- Born: 4 April 1963 (age 63) Marseille, France
- Culinary career
- Rating Michelin stars ;
- Current restaurants La Malthazar (Marseille); Le Poulpe (Marseille); ;
- Previous restaurants Côté Théâtre (Perpignan); Le Saint-James (Bouliac); ;
- Website: www.malthazar.com www.lepoulpe-marseille.com

= Michel Portos =

French chef

Michel Portos (born 4 April 1963) is a French chef, two stars at the Guide Michelin.
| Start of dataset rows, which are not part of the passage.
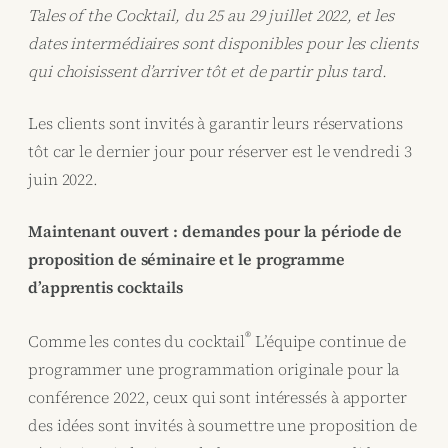
Tales of the Cocktail, du 25 au 29 juillet 2022, et les
dates intermédiaires sont disponibles pour les clients
qui choisissent d’arriver tôt et de partir plus tard.
Les clients sont invités à garantir leurs réservations
tôt car le dernier jour pour réserver est le vendredi 3
juin 2022.
Maintenant ouvert : demandes pour la période de
proposition de séminaire et le programme
d’apprentis cocktails
®
Comme les contes du cocktail
L’équipe continue de
programmer une programmation originale pour la
conférence 2022, ceux qui sont intéressés à apporter
des idées sont invités à soumettre une proposition de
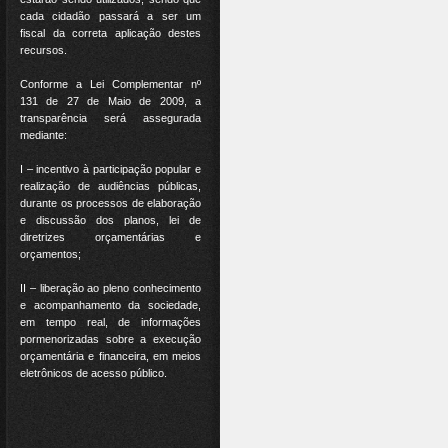
cada cidadão passará a ser um
fiscal da correta aplicação destes
recursos.
Conforme a Lei Complementar nº
131 de 27 de Maio de 2009, a
transparência será assegurada
mediante:
I – incentivo à participação popular e
realização de audiências públicas,
durante os processos de elaboração
e discussão dos planos, lei de
diretrizes orçamentárias e
orçamentos;
II – liberação ao pleno conhecimento
e acompanhamento da sociedade,
em tempo real, de informações
pormenorizadas sobre a execução
orçamentária e financeira, em meios
eletrônicos de acesso público.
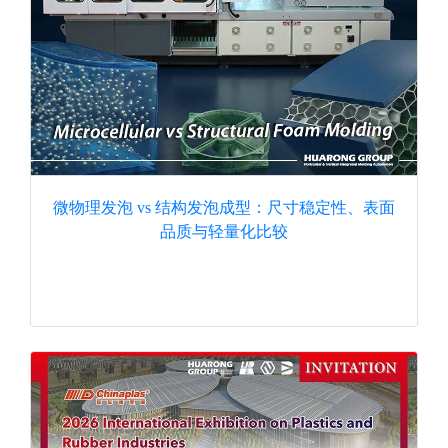
微物理发泡 vs 结构发泡成型：尺寸稳定性、表面
品质与轻量化比较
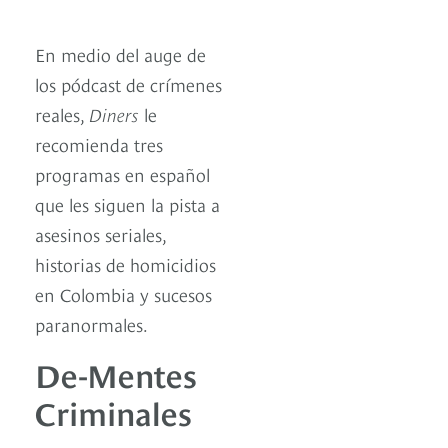
En medio del auge de
los pódcast de crímenes
reales,
Diners
le
recomienda tres
programas en español
que les siguen la pista a
asesinos seriales,
historias de homicidios
en Colombia y sucesos
paranormales.
De-Mentes
Criminales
== Early life and education ==
Miche Portos was born in Marseille, the son of an accountant father and a shopkeeper mother. He became passionated by cooking since his childhood from his mother who, despite a busy timetable, alwayes used to prepare him dishes. However, he first managed a career as a diver or a biker at the Gendarmerie Nationale. Despite the advice of his father who assigned him a career in accountancy or commerce, Michel Portos finally decided to fully dedicate himself on cooking. After obtaining his high school final exam, he started a training course at the hotel high school of Marseille and graduated with a CAP (Certificat d'Aptitude Professionnelle) in cooking in 1983.

== Career ==
Michel Portos began his career with internships in restaurants of the Bordeaux region, first at the Chapon Fin and then in 1986 at the Rouzic with the Michelin starred chef Michel Gautier. In 1989, he continued his training course in Toulouse at the restaurant Les Jardins de l'Opéra. It is in Roanne at the restaurant of the frères Troisgros that he will be trained to become a sous-chef for five years. In 1998, he founded his first restaurant Coté Théâtre in Perpignan, which obtained one star at the Guide Michelin in 2001. He became in 2002 the chef of the hotel-restaurant Le Saint-James in Bouliac, where he permitted the establishment to obtain its second Michelin star in 2009. Michel Portos was named "Cuisinier de l'année" in 2012 by the Gault Millau. The same year, he left the Bordeaux region and Le Saint-James to establish in Marseille, where he founded his second restaurant Le Malthazar. He founded in 2014 a second restaurant in Marseille named Le Poulpe, located at the Old Port.